Rename "latitude" to "lat" everywhere in the lines that start with the line containing "city: Korrewegwijk" and continue through the line containing "city: Manafwa". Output only those lines, with everything else left unchanged.

**INPUT RECORDS**:

___

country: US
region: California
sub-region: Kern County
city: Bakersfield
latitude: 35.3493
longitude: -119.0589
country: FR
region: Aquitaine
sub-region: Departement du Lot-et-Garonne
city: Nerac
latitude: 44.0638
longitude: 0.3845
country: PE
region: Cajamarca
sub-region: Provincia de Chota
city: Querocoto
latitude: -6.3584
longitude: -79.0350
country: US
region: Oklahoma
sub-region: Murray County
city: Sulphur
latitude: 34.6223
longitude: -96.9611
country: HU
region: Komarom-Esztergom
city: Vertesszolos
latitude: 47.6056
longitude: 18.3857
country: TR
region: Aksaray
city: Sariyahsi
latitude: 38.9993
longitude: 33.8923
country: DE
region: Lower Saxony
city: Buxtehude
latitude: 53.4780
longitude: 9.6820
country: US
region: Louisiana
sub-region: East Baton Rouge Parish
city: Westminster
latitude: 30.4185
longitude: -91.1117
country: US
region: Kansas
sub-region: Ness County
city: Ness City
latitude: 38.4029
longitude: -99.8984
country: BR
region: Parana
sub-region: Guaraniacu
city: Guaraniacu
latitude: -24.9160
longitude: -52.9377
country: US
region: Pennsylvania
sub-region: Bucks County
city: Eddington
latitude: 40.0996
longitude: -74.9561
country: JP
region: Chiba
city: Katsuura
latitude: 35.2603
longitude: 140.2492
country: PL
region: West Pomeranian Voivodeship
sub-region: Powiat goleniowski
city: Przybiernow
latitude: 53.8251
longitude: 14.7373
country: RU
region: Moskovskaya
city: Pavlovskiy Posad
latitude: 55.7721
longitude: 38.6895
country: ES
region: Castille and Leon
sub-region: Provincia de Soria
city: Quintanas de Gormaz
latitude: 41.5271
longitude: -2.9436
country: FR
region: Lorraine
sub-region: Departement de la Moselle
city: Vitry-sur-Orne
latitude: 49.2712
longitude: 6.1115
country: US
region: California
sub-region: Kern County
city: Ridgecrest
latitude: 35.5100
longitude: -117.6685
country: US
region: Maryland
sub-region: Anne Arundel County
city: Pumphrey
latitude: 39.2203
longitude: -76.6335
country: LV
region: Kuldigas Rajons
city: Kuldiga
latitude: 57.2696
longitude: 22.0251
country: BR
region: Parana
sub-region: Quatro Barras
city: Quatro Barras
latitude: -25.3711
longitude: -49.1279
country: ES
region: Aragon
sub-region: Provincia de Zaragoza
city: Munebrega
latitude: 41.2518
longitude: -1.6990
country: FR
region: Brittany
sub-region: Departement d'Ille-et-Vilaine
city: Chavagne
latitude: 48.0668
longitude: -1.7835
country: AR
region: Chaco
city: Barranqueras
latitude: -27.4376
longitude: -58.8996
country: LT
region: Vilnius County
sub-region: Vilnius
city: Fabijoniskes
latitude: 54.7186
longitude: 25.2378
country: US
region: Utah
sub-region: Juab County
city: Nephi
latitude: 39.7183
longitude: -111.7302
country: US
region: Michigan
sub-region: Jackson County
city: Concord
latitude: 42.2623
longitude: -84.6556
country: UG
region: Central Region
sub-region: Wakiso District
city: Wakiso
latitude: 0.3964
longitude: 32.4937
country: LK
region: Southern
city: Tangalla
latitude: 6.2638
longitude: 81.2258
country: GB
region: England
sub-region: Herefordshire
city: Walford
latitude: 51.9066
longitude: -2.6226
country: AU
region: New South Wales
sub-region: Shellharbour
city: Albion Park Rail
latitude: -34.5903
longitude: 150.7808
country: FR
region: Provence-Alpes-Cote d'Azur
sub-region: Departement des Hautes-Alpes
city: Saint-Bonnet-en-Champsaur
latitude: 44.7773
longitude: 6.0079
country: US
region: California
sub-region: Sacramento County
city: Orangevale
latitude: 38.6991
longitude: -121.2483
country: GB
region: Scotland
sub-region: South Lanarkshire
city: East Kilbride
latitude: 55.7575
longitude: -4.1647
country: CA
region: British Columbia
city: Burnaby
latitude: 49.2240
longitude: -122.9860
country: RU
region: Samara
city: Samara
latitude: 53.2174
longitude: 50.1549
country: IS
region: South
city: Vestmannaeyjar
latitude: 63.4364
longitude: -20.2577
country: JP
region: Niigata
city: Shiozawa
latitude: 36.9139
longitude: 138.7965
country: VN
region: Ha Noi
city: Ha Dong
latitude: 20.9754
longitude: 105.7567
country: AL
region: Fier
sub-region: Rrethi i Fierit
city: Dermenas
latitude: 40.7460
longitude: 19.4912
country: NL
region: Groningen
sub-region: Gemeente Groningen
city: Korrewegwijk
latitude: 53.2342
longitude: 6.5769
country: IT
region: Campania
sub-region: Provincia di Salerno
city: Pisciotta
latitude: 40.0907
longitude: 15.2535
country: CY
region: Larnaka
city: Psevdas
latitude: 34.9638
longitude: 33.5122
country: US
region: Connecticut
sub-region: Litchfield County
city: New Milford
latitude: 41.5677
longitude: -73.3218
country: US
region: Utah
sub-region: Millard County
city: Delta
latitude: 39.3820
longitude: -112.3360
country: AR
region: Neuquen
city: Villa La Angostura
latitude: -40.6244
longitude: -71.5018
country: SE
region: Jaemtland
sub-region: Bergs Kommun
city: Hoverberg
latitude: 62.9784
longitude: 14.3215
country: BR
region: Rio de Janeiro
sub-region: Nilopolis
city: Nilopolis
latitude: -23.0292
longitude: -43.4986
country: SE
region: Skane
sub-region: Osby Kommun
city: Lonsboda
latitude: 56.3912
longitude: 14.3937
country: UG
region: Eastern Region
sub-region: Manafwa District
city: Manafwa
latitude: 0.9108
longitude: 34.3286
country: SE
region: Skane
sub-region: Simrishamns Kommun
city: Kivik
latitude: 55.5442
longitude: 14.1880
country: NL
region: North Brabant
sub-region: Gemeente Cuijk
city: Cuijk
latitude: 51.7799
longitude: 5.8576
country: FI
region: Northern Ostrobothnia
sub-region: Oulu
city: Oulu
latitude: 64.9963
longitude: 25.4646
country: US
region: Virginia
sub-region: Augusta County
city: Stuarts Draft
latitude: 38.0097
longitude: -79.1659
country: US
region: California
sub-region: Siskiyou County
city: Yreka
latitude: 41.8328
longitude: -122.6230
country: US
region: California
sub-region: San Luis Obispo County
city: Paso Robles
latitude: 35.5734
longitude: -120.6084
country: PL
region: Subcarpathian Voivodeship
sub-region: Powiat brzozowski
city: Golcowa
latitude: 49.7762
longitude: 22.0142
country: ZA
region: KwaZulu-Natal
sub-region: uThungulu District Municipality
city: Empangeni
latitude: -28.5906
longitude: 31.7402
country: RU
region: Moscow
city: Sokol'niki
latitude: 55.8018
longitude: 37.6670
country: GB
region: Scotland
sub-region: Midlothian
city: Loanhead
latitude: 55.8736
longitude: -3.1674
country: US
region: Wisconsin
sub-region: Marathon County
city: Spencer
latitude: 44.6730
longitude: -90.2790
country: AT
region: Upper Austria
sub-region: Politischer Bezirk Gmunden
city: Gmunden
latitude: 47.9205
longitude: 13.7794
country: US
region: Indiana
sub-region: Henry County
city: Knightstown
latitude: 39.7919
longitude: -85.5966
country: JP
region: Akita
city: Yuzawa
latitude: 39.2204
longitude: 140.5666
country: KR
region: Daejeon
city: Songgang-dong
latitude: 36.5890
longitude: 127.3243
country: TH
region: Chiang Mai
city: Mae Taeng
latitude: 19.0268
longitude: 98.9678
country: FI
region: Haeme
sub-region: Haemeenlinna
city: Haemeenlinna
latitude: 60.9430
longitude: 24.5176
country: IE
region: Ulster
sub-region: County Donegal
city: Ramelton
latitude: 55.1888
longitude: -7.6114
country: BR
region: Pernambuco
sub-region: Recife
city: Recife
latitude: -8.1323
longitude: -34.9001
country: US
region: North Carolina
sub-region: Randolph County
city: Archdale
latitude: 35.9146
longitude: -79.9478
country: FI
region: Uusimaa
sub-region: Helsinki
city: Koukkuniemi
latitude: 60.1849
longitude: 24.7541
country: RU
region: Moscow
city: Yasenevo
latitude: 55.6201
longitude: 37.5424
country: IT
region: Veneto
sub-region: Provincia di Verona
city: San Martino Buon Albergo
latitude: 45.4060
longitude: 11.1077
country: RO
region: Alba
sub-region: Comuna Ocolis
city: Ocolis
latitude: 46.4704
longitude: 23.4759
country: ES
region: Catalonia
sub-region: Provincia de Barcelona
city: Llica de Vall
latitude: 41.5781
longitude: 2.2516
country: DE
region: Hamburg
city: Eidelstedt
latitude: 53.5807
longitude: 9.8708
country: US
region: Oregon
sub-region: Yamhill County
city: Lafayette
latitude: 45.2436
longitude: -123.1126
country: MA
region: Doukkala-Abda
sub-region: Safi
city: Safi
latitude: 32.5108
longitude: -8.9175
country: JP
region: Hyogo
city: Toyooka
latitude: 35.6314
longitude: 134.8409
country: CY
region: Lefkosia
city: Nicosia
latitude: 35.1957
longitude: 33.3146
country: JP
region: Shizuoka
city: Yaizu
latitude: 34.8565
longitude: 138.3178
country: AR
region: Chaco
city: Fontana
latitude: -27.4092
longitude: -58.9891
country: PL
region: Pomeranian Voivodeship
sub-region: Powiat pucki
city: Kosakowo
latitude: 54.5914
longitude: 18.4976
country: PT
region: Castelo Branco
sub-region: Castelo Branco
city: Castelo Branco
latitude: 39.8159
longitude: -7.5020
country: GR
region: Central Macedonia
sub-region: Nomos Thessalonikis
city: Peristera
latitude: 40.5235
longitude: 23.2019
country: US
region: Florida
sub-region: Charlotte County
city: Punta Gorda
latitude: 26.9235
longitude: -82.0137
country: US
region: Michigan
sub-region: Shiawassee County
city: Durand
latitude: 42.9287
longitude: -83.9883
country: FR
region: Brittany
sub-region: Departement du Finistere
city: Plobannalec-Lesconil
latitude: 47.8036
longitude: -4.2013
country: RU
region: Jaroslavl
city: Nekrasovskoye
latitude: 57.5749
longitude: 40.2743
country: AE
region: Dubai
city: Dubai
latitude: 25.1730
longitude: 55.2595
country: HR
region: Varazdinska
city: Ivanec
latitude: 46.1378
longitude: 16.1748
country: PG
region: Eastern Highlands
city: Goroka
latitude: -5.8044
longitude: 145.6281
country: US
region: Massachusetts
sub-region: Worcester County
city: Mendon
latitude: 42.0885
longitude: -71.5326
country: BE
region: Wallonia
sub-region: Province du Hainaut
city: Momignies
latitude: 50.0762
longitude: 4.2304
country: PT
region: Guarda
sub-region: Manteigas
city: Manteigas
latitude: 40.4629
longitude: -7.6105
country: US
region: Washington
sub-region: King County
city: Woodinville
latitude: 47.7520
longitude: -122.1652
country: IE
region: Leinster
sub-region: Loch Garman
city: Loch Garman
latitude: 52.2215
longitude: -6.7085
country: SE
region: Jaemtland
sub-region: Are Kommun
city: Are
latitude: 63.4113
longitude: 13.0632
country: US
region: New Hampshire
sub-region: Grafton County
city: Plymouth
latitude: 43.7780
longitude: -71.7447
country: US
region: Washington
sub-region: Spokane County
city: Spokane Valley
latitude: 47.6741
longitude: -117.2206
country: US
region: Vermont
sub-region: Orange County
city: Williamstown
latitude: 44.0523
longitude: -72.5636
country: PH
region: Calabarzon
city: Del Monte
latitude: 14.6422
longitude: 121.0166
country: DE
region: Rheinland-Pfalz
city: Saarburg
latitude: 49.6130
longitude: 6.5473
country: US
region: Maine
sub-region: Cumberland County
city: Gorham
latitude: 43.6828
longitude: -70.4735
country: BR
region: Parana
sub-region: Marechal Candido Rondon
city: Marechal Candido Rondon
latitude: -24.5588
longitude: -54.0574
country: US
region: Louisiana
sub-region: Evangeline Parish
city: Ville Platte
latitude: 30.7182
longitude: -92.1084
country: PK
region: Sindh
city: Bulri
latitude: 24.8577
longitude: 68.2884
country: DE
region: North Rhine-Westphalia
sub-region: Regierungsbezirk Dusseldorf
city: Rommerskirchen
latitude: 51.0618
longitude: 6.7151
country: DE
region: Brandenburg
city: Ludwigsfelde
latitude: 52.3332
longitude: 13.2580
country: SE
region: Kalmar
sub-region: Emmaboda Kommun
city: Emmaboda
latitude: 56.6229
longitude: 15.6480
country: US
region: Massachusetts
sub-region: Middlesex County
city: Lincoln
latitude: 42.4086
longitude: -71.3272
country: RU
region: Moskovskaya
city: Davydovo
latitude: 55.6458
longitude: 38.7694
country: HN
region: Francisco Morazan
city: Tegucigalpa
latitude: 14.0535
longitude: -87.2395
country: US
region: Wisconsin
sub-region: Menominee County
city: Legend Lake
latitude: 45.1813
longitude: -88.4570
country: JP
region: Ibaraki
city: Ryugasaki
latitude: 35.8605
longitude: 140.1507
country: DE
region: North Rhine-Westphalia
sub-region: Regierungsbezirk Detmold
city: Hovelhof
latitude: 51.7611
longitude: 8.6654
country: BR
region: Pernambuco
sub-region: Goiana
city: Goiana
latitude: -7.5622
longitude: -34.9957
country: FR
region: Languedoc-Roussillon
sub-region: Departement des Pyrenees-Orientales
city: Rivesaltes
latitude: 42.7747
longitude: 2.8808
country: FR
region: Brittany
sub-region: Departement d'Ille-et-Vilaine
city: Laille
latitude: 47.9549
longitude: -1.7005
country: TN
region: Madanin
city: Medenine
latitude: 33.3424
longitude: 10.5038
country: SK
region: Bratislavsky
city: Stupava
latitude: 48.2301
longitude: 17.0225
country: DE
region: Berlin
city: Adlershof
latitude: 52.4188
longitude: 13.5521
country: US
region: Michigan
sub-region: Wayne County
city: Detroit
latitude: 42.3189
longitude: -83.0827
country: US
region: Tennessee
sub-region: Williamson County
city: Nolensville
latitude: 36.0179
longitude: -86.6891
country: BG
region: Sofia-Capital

___

**RESULT**:
city: Korrewegwijk
lat: 53.2342
longitude: 6.5769
country: IT
region: Campania
sub-region: Provincia di Salerno
city: Pisciotta
lat: 40.0907
longitude: 15.2535
country: CY
region: Larnaka
city: Psevdas
lat: 34.9638
longitude: 33.5122
country: US
region: Connecticut
sub-region: Litchfield County
city: New Milford
lat: 41.5677
longitude: -73.3218
country: US
region: Utah
sub-region: Millard County
city: Delta
lat: 39.3820
longitude: -112.3360
country: AR
region: Neuquen
city: Villa La Angostura
lat: -40.6244
longitude: -71.5018
country: SE
region: Jaemtland
sub-region: Bergs Kommun
city: Hoverberg
lat: 62.9784
longitude: 14.3215
country: BR
region: Rio de Janeiro
sub-region: Nilopolis
city: Nilopolis
lat: -23.0292
longitude: -43.4986
country: SE
region: Skane
sub-region: Osby Kommun
city: Lonsboda
lat: 56.3912
longitude: 14.3937
country: UG
region: Eastern Region
sub-region: Manafwa District
city: Manafwa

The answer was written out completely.